The French osteopath and physical therapist who created Visceral Manipulation, Jean Pierre Barral, discovered and honed the ability to identify the primary restriction in his patients using touch.  ‘Listening’ as this technique is called, can be likened to holding two magnets close enough to feel their attraction.  If something comes between the magnets, you will no longer feel the attraction.  Remove that interference and once again the attraction returns.  With my hand on top of your head, I will feel a faint pull into an area of your body.  Lying down on the table, I’m able to localize the area of greatest restriction even further by interrupting the pull with a light touch and removing my touch to feel the pull return.  It is this ability to be as specific as possible when deciding where we treat the body that is even more powerful than how we treat the body.  It has been said that the most mediocre technique in the right location is a far superior treatment than the most advanced technique in the wrong location.
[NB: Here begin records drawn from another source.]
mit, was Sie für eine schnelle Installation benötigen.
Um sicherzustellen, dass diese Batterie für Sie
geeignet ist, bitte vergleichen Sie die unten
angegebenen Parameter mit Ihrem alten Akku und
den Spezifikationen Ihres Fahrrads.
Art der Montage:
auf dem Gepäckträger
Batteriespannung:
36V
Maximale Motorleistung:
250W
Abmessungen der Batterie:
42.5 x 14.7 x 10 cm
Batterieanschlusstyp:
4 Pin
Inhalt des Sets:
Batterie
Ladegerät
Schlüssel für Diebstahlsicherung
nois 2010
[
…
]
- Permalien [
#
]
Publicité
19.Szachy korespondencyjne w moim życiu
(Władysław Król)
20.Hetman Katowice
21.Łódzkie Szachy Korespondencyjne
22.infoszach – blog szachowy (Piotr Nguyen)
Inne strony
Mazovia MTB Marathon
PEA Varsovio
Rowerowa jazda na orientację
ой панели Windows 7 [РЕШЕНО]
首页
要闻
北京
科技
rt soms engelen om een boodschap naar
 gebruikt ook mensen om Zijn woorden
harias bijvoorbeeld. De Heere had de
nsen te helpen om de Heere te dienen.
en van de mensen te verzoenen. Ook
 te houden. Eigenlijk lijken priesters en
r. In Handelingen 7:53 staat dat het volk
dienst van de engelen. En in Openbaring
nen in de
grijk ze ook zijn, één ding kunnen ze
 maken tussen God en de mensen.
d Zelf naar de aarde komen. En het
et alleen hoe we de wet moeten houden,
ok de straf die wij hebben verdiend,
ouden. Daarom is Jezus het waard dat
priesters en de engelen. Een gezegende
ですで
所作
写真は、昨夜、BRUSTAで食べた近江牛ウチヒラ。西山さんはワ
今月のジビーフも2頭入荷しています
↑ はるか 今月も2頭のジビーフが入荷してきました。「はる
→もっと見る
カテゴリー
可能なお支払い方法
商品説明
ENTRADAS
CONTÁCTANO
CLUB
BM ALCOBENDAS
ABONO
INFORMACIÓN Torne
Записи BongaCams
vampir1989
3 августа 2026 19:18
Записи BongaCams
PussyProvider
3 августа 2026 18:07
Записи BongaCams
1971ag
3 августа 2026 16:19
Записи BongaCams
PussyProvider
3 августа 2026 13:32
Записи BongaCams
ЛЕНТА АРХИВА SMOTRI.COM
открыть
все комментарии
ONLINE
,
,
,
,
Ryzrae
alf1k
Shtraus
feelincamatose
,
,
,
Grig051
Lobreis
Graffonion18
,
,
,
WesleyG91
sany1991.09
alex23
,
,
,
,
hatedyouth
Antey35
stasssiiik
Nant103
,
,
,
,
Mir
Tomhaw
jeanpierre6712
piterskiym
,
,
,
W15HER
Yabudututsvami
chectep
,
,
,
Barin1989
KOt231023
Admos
I know that identifying where to begin bodywork in the VM paradigm is unconventional. There are a few things about the visceral manipulation treatment technique that make it unique as well. Treatment is performed using relatively light touch. The touch is not intended to break apart fascial restrictions, but rather to stimulate sensors embedded within the fascia. These proprioceptors, also called mechanoreceptors, are activated by pressure and stretch.  When surrounded by restrictions, these sensors are not getting activated as usual. With the right amount of touch, the dormant proprioceptors send a message to the brain informing it that this area needs attention. The brain processes this input and produces the release. Too much force from the therapist will cause the tissues to defensively resist any change. Too little force from the therapist and the brain does not get enough input to notice the need for a change. So in order to be effective, the force from the therapist must be just right.   

While it is thought that upwards of 80% of orthopedic injuries have their origins in visceral restrictions, many people are able to manage pain without this ‘outside the box’ technique.

So when do you know VM is right for you?

  • Slower healing time: circulation to the area may be impaired by deep fascial restrictions.  
  • Return of symptoms:  compensations, rather than the source, have been the focus of treatment thus far. 
  • Symptoms are associated with cycles of the body:
    • Daily:  Circadian rhythms of the organs or your eating/eliminating schedule have an impact on your symptoms.
    • Monthly: The luteal phases of the menstrual cycle produce greater fluid around the viscera exaggerating the impact of any restrictions.  Cramping/back pain during menstruation is also associated with visceral restrictions.